Thursday 20 October 2011

Week 4 revision blog - Visual perception

Lesions to the parietal cortex results in a deficit to a person’s spatial perception abilities. Neglect after stroke appears to have high consequences, an example of this is when a patient has a right hemisphere stroke they lose awareness of any left side stimulus when there is a competing right stimulus. It is reported that patients are only aware of half of the world. This disorder causes difficulties in most everyday life events, e.g. difficulty dressing one side of the body, reading things on only one side of the page, and often only eating from one side of their plate. Some patients are unaware that they are neglecting information on one hemifield, this is called 'anosagnosia' this is obviously detrimental to the recovery of the patient. Spatial neglect can be simply tested using a task that involves copying a drawing. A person with spatial neglect will only copy one half of a drawing. Blindsight is another sensory impairment, this is caused by damage to the striate cortex and involves the ability to locate an unseen object, even though reporting they could not see the object itself. Riddoch (1917) reported that patients with blindsight could tell the direction an object was moving, but could not actually see the object. Research has hypothesised that this happens due to 'extraocular scatter' which is when light reflects off of the stimuli therefore allowing it to be picked up by the visual system. The subcortical pathway that carries information from the retina to the superior colliculus could help explain blindsight, as this neural pathway only provides rough information at a quick pace, therefore the patient picks up rough movement, but cannot distinguish any fine detail.

Revision material from the article (week 4) – ‘Implicit face perception in a patient with visual agnosia? Evidence from behavioural and eye-tracking analyses’.

Le. S & Raufaste. E etal (2002)
investigate whether a patient with a face perception deficit can recognise faces in the absence of their awareness. Prosopagnosia is the inability to recognise faces that the person previously knew. It has been suggested that although prosopagnosia patients report not feeling familiarity when viewing a face it has been shown that the processing of familiar faces can still happen without the patients awareness (this has been shown by skin conductance test).
It has been shown that
object recognition and face recognition activate different loci in the same cortical area therefore although one type of recognition may stay intact, the other becomes severely damaged. The article puts forward two hypotheses to explain why a patient with visual agnosia and prosopagnosia was still capable of some visual processing. The two hypothesis are; 'The spared hypothesis' this suggest that the patients abilities are due to spared modules of implicit face processing. The second hypothesis is the 'general strategy hypothesis' this suggests the patient’s ability was due to compensatory strategies. Experiment one saw the patient along with control participants having to distinguish if the picture being shown to them was a face or a vegetable and experiment two saw the patient and control participants having to state whether the picture they were being shown was a face or not. Results showed that the patient was not aware of faces, however it showed that he processed them differently to non-faces. Eye tracking shows that facial features were processed similarly to the control participants, therefore it was discussed that the results rejected the 'general compensatory strategy hypothesis' therefore supporting the 'spared module hypothesis'. These results suggest that a patient with severe deficits to visual perception can recognise faces without conscious awareness.

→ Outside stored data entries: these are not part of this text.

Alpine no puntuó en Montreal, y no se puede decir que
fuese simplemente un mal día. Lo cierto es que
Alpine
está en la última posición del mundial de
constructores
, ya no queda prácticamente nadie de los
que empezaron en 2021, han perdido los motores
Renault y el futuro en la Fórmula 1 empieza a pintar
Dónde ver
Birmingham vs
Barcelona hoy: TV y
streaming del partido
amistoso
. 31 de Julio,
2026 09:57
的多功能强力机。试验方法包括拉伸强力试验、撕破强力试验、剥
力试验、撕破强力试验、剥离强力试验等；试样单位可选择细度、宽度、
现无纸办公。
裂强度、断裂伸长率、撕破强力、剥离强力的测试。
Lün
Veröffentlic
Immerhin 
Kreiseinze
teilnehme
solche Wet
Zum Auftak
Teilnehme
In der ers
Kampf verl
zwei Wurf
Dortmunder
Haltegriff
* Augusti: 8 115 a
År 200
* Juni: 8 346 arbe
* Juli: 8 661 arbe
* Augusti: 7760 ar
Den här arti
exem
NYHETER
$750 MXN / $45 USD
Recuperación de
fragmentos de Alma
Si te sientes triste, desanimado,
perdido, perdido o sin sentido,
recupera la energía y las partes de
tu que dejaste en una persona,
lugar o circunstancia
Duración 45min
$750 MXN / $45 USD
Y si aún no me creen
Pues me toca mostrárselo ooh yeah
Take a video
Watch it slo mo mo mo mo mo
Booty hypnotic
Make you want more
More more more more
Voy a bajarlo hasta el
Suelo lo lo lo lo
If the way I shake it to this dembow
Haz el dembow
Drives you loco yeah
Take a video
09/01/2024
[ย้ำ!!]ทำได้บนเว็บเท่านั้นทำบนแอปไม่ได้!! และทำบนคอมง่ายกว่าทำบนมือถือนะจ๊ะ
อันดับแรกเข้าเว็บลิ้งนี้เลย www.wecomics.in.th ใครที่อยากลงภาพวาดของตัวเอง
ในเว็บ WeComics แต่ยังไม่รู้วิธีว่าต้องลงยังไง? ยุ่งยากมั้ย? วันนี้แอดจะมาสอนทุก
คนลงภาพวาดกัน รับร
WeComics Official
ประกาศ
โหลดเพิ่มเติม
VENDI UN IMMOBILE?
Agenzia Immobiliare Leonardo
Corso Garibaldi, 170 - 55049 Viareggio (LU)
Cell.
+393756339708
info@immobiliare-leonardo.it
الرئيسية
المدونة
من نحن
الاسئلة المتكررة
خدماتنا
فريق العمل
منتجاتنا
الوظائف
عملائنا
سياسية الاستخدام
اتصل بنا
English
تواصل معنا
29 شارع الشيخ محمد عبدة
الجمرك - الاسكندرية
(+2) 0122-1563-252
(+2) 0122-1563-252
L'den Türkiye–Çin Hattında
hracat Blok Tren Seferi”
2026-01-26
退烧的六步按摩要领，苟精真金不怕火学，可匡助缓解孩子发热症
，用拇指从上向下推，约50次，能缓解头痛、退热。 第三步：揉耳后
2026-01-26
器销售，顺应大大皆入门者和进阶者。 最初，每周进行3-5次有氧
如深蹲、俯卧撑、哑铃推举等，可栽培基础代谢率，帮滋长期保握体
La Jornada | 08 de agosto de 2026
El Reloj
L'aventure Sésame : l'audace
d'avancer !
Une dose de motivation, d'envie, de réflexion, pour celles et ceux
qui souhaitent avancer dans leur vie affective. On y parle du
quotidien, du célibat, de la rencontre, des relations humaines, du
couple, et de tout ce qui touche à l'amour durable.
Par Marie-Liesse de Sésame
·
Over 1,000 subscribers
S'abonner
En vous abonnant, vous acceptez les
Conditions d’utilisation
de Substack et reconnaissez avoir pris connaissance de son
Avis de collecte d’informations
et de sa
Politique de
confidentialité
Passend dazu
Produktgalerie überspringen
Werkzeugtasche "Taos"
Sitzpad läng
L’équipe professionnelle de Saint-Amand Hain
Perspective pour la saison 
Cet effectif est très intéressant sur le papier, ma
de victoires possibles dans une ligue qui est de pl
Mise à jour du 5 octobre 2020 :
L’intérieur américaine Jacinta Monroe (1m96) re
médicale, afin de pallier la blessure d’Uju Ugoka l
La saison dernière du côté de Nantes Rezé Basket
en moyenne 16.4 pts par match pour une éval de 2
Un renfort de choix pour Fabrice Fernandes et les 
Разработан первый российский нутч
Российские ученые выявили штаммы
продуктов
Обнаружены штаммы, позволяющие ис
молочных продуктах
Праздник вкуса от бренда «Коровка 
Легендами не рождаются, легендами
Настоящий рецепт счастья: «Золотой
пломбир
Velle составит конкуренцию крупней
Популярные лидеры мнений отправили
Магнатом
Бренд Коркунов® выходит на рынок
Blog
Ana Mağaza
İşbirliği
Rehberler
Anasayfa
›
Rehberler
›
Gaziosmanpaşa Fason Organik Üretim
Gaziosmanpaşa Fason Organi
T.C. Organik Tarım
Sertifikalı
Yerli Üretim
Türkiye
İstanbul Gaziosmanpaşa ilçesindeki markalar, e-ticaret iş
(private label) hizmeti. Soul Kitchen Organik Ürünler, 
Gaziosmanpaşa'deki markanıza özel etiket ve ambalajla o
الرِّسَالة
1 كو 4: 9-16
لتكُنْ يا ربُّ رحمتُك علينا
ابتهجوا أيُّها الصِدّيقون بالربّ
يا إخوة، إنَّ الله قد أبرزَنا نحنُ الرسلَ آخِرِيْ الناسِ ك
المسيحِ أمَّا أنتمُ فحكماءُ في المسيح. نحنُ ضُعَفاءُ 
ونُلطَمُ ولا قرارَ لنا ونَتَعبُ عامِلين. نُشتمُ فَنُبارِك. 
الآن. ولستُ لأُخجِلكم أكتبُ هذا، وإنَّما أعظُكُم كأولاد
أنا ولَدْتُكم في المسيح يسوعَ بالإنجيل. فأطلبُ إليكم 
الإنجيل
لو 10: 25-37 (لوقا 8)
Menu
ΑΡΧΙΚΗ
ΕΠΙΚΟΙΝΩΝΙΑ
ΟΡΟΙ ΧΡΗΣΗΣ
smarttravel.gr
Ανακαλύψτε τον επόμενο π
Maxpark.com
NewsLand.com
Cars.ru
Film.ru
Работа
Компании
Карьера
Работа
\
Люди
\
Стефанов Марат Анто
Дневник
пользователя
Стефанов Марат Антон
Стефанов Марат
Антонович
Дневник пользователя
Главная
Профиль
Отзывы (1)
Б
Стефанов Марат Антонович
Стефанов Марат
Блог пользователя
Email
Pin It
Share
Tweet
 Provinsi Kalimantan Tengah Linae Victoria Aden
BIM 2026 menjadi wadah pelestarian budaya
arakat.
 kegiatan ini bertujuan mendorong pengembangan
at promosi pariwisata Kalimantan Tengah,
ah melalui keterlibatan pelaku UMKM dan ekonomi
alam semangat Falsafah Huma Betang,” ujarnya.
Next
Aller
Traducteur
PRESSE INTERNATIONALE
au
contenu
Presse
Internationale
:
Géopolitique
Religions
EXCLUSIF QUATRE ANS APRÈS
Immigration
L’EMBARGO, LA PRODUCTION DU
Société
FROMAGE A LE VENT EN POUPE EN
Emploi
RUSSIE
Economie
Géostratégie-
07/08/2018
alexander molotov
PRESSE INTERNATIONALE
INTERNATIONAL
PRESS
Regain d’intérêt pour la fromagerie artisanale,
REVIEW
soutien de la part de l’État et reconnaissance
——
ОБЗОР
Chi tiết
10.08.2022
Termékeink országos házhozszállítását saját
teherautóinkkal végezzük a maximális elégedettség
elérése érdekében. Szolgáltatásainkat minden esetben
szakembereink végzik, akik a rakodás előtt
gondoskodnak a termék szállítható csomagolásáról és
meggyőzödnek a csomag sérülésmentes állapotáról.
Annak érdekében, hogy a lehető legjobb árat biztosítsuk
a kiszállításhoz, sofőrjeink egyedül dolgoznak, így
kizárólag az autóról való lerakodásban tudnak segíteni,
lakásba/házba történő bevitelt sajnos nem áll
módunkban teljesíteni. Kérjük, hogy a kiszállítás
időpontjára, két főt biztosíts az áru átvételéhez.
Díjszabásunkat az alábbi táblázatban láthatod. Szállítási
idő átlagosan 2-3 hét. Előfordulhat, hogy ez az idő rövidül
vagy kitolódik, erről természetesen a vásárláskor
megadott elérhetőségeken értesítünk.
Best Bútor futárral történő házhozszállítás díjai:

Important info from lecture

- Lesions of the parietal cortex lead to spatial deficits.
-When a patient has had a right hemisphere stroke they lose awareness of any left stimulus when there is a competing right stimulus.

Neglect is a directional bias modulated by competing stimuli not a lack of awareness of one half of space.

- Patients with right parietal lesions have impaired detection on their right side and often revisit locations on the right side because they cannot remember where they have looked before.
- Neglect patients also show deficits on non-spatial tasks, therefore sustained attention & selective attention are impaired.

- The optic nerves from each eye meet at the optic chiasm - Information from the left part of the visual field goes to the right side of the brain & information from the right part of the visual field goes to the left side of the brain.

Homonymous hemianopia

- This is a loss of vision on the corresponding area of visual field in both eyes.

Blindsight

This includes; a loss of half of the field of vision and can detect/discriminate visual stimuli in their blind field e.g. colour, motion etc.

- The visual pathway is fast and unconscious and provides only rough information about the location and identity of stimuli not fine detail - this could explain why the patient can detect colour and motion but not actually able to fully detect/see the stimuli.

- Some researchers found that after training homonymous hemianopia patients with visual search everyday for a month the patients improved and became faster at finding targets - eye tracking also revealed that patients more effectively made allocation of fixations after training, therefore suggesting that this visual problem can be improved with visual training.

-Milner & goodale (1995) suggest that there are two vision systems; visual perception and visuomotor control only the first is involved in conscious awareness. Blindsight has been suggested as dissociation between fast motor reactions and conscious perception.

What and where

What = Bilateral lesion of the temporal lobe leads to a deficit in the discrimination of objects.
Where = Bilateral lesion of the parietal lobe leads to a deficit in the discrimination of locations.